18 April 2024, 06.39

Sumber: Pinterest

Pendekatan mitigasi kebisingan dalam desain bangunan sangat penting untuk menciptakan lingkungan interior yang nyaman bagi penghuninya. Berikut adalah beberapa poin penting dari pendekatan tersebut:

1. Tata Letak Ruangan: Tata letak ruangan dalam desain bangunan harus memperhitungkan sumber kebisingan eksternal. Ruangan yang kurang sensitif terhadap kebisingan, seperti dapur atau ruang utilitas, sebaiknya ditempatkan lebih dekat dengan sumber kebisingan seperti jalan raya atau rel kereta api. Sementara itu, ruangan yang lebih sensitif terhadap kebisingan, seperti kamar tidur atau ruang keluarga, sebaiknya ditempatkan jauh dari sumber kebisingan.

2. Geometri dan Orientasi Bangunan: Desain geometri dan orientasi bangunan juga memainkan peran penting dalam mengurangi kebisingan. Bangunan harus dirancang sedemikian rupa untuk meminimalkan pantulan suara dari sumber kebisingan utama. Hindari pantulan suara dari satu fasad bangunan ke fasad lainnya, karena ini dapat meningkatkan tingkat kebisingan dalam bangunan.

3. Elemen Tambahan dan Konfigurasi Geometris: Elemen tambahan seperti balkon dan dinding sayap dapat digunakan dalam desain bangunan untuk tujuan mitigasi kebisingan. Mengarahkan jendela menjauh dari sumber kebisingan dan melindunginya dengan dinding sayap dianggap sebagai praktik terbaik dalam desain akustik. Balkon juga dapat memberikan pengurangan kebisingan tertentu tergantung pada faktor-faktor seperti lebar jendela, sudut antara jalan dan jendela, kedalaman balkon, dan ketinggian dinding pembatas.

Pendekatan ini menunjukkan bahwa desain bangunan yang baik harus mempertimbangkan faktor-faktor akustik dengan cermat untuk menciptakan lingkungan interior yang nyaman dan bebas kebisingan sebanyak mungkin.

Dalam konteks ini, ontologi data kinerja bangunan membantu dalam mengidentifikasi, mengkategorikan, dan menangkap kompleksitas data kinerja bangunan dan atributnya.
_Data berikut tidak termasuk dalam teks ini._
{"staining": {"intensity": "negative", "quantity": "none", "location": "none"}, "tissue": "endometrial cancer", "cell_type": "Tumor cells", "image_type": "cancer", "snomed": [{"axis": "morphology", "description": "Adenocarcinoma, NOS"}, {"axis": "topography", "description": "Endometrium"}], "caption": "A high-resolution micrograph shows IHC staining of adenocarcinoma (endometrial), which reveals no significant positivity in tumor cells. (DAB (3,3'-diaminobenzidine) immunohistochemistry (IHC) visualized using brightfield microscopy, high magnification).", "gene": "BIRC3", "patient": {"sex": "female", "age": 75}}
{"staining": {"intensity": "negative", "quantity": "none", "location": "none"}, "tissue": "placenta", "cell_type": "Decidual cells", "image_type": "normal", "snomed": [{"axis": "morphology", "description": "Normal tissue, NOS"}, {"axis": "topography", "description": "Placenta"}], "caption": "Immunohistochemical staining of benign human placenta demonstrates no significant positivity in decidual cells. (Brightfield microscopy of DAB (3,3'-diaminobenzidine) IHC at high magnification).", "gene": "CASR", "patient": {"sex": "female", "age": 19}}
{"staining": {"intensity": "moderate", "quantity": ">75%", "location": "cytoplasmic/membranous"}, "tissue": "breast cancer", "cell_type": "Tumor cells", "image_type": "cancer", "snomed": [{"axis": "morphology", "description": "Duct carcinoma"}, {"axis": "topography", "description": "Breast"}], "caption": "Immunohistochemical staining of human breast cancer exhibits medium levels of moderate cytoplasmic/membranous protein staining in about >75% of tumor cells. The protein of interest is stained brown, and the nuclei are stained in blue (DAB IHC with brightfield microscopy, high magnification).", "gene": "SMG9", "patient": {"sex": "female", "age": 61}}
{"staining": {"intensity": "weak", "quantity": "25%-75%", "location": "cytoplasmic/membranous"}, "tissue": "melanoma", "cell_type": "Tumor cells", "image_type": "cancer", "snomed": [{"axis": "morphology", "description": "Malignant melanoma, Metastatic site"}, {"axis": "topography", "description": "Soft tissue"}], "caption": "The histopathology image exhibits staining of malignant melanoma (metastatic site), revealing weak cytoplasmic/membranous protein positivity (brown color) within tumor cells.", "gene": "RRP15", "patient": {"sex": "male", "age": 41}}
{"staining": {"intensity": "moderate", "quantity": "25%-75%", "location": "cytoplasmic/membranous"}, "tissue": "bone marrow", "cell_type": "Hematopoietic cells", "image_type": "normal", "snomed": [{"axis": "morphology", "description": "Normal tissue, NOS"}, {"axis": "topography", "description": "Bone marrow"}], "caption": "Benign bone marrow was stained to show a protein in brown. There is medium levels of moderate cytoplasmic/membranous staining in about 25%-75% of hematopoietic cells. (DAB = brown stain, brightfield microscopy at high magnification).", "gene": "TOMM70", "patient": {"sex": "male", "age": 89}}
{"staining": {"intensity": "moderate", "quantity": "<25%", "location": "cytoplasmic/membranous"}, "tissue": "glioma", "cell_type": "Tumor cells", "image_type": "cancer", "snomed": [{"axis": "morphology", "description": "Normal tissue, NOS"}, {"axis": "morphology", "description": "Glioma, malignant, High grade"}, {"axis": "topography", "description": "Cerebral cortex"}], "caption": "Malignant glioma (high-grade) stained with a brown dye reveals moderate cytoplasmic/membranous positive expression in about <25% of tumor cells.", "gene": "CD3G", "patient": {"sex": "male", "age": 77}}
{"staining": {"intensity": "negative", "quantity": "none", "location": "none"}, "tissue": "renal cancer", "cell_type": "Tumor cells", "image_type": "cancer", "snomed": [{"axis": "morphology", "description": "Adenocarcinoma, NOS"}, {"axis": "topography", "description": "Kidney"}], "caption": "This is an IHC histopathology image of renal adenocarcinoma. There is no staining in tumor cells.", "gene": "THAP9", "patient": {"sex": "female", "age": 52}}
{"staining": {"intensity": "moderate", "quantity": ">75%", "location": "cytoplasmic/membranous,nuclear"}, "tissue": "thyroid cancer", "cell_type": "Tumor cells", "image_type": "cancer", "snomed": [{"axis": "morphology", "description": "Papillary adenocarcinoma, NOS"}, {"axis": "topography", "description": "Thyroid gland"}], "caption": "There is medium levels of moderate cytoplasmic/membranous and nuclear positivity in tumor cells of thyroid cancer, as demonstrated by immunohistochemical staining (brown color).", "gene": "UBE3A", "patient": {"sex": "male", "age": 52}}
Proses ontologisasi data yang dijelaskan dalam artikel ini meliputi beberapa langkah:

1. Preprocessing: Data terkait bangunan diproses terlebih dahulu untuk memastikan ketepatan dan kualitasnya. Langkah ini mungkin melibatkan pembersihan data, normalisasi, dan penghapusan data yang tidak relevan atau tidak valid.

2. Identifikasi kategorikal: Data kemudian diidentifikasi berdasarkan kategori atau jenisnya. Hal ini membantu dalam pengorganisasian data ke dalam struktur ontologi yang tepat.

3. Penambahan atribut yang relevan: Atribut-atribut yang relevan dengan domain kinerja bangunan ditambahkan ke dalam ontologi data. Ini bisa termasuk informasi tentang material, dimensi, efisiensi energi, dan parameter kinerja lainnya.

4. Pengkodean dalam format file yang tepat: Setelah ontologi data dibangun, data diterjemahkan ke dalam format file yang sesuai. Hal ini memungkinkan data untuk digunakan secara efisien oleh berbagai aplikasi penilaian kinerja bangunan.

Dengan menggunakan pendekatan ontologisasi data seperti yang dijelaskan dalam artikel tersebut, dapat meningkatkan efisiensi dalam penggunaan data untuk proses pengiriman dan manajemen bangunan, serta dalam spesifikasi dan penilaian kinerja bangunan.

Dalam kutipan yang Anda berikan dari Ensiklopedia Energi, disebutkan beberapa praktik terbaik untuk menghemat energi dan mengurangi dampak lingkungan dalam bisnis perhotelan. Berikut adalah ringkasan dari beberapa praktik terbaik yang disebutkan:

1. Desain Bangunan Berkelanjutan: Desain bangunan yang memungkinkan penggunaan sinar matahari, ventilasi silang, dan perlindungan cuaca secara maksimal dapat membantu mengurangi konsumsi energi.

2. Pemanfaatan Energi Terbarukan: Menggunakan sumber energi terbarukan seperti tenaga surya dan generator angin untuk memenuhi kebutuhan energi, seperti pemanasan air dan listrik, dapat membantu mengurangi ketergantungan pada energi fosil.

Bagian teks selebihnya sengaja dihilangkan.